Роман, который так и не окончен | страница 8



-- Простите, - рассеянно пробормотал он, пытаясь все-таки разглядеть виртуоза - молотобойца через густую листву.

-- Что вы, что вы, - возбужденно прошептал этот кто-то из тьмы и безо всякой паузы продолжал: - а что, вам нравится?

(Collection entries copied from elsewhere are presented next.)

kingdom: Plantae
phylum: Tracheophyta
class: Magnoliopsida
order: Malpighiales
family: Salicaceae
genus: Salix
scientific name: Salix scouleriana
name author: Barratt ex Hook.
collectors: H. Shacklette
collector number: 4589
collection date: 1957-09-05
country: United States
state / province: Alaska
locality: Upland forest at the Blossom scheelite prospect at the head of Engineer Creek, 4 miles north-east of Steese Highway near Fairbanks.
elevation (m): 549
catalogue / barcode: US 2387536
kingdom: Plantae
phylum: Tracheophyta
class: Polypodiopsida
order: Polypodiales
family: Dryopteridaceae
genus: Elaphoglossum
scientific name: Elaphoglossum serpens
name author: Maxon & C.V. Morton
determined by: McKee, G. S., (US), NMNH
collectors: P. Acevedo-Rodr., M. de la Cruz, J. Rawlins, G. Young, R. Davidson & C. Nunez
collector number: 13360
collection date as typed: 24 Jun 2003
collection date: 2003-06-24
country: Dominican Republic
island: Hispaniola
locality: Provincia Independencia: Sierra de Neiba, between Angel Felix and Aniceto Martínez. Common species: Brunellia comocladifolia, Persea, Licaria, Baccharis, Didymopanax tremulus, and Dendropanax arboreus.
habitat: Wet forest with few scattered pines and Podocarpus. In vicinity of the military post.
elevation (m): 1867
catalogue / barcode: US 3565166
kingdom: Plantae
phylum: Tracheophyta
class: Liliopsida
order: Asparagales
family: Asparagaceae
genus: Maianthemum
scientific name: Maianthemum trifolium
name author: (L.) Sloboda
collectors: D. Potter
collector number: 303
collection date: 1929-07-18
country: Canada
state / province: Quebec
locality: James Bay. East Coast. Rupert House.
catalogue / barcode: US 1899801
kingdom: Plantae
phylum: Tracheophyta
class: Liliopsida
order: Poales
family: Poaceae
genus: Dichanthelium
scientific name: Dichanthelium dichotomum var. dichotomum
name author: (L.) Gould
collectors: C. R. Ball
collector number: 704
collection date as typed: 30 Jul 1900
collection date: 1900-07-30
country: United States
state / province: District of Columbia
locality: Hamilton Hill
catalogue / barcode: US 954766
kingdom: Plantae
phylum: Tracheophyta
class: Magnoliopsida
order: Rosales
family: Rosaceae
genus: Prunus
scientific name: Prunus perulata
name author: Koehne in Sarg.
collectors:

Винкль поморщился, ибо всегда не любил слушать и разговаривать одновременно, однако понимал, что молчанием не отделаться и ответил:

-- Да, это весьма круто!

И продолжал наблюдать за знаменитым паровым молотистом, который в это время пришел в совершенный испонительский экстаз и, судя по всему, пытался засунуть голову между молотом и наковальней. Эта короткая реплика вызвала у невидимого собеседника целый шквал восторженного сопения и нечленораздельных комментариев, которые под конец сложились в более или менее понятное заявление о том, что Винкль - очень крутой и неслабый мэн, и что у него, у Винкля, то бишь, очень крутой и неслабый музыкальный вкус и он торчит от одной из самых крутых и неслабых команд мира. Винкль поднял голову, чтобы посмотреть на разговорчивого почитателя эмуукского регального оркестра, но в темноте разглядев только контуры собеседника, пробормотал: "ну да" и снова углубился в созерцание музыкантов. Тем временем концерт, судя по всему, подходил к концу, звуковая буря достигла своего апогея, рабочие конечности дирижера двигались с такой быстротой, что их не было видно, несравненный Бискайо Фрумпельх корчился в судорогах у своего молота, из которого исходили звуки, похожие на предсмертный рев сумасшедшего слона, наконец, дирижер подпрыгнул последний раз, молот испустил струю красного пара, и оркестр замолк. Свет стал относительно ярче и, несмотря на отсутствие слушателей, раздались громкие аплодисменты. Дирижер раскланялся с невидимой публикой, соскочил с пенька. Контрабасист вытер полой своего фрака пот со лба и погладил контрабас, который аж изогнулся от удовольствия и, немедленно выбросив массу зеленых побегов, без всякой помехи стал превращаться в дерево. Меж музыкантов забегали крохотные белые человечки, разнося прохладительные напитки; концерт был окончен. Чья-то рука дернула Уинки за рукав, обернувшись, он увидел своего разговорчивого соседа. Им оказался молодой человек лет двадцати со всклоченной шевелюрой, в майке, блестящей всеми цветами радуги, в немыслимо модных штанах, которые в силу своей ширины делали его похожим на пальму в кадке. Но лице его была написана восторженность, граничащая с идиотизмом.